Tesco is seeing support even as its sales data show weaker growth. Worldpanel by Numerator said UK grocery inflation eased to 3.0% in the four weeks to June 14, with grocery sales up 2.4%. That suggests volumes are down after price hikes. Promotions made up 30.4% of sales. Tesco’s 12-week sales growth slowed to 1.2%, while J Sainsbury PLC (LON:SBRY) saw a 2.0% rise in sales.
| Measure | Tesco | Sainsbury | Sector read |
|---|---|---|---|
| Latest company Q1 like-for-like sales | UK up 1.8% | Ex-fuel up 2.1% | Growth has slowed compared to previous quarters |
| Grocery/food growth | UK food up 2.6% | Grocery up 3.6% | Food still outpaces non-food |
| Non-food read | Non-food fell 0.5% | General merchandise and clothing dropped 3.7%; Argos off 0.5% | Discretionary categories remain soft |
| Market data to June 14 | Sales rose 1.2%; share down 10 bps | Sales up 2.0%; share up 10 bps | Tesco lost share, Sainsbury gained slightly |
| Share reaction in latest cited update | Tesco dropped 2.6% after Q1 | Sainsbury gained 2.4% Tuesday | Guidance and weaker non-food drove moves |
Tesco’s June 18 update came in below the 2.3% consensus for UK like-for-like sales growth. CEO Ken Murphy told Reuters last year’s base had been “truly exceptional” and called the result “not a sign of a slowdown per se.” Charles Stanley’s Garry White said the decision to keep guidance “should reassure investors” that Tesco can handle price competition and profit. Reuters
The transcript breaks down what’s selling. CFO Imran Nawaz said online sales are “growing at around 9,” big stores are up about 1.5%. Convenience is down a bit. CEO Murphy said weather mattered more to shoppers than World Cup sentiment.
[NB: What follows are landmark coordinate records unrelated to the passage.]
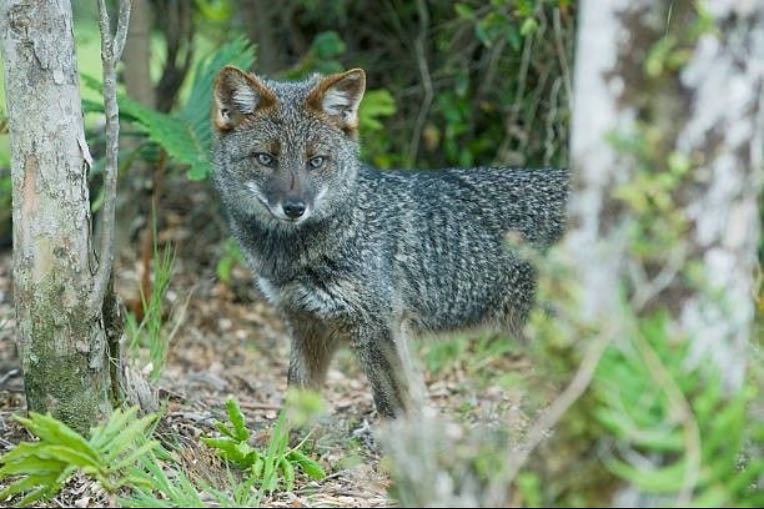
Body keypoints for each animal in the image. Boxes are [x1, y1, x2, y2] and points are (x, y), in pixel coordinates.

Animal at [212, 65, 568, 418]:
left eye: (316, 161)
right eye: (265, 159)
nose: (295, 208)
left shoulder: (381, 328)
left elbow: (396, 411)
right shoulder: (306, 326)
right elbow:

Sainsbury’s offered a new read on peers with its update Tuesday. CEO Simon Roberts said demand “really hit record levels” in the heatwave, calling out pizza, ice cream and berries. The grocer held its 2026/27 underlying operating profit outlook at £975 million to £1.075 billion. Reuters
Inflation isn’t as tough as expected but hasn’t disappeared. Food prices in the UK rose 2.4% in June, according to British Retail Consortium data, the slowest increase since March 2025. BRC chief Helen Dickinson said “a competitive market is keeping inflation in check for now,” but pointed to cost pressures from national insurance, packaging taxes, weather, and geopolitics. Reuters
Matt Britzman, senior equity analyst at Hargreaves Lansdown, said Tesco’s Q1 miss looked like “a temporary blip rather than a bigger trend.” He called the 2.6% UK food growth solid and pointed to free cash flow as supporting both Tesco’s price position and its share buyback. HL
Tesco is sticking with its guidance for group adjusted operating profit, keeping the range at £3.0 billion to £3.3 billion for the year ending February 2027. Free cash flow is seen between £1.5 billion and £2.0 billion.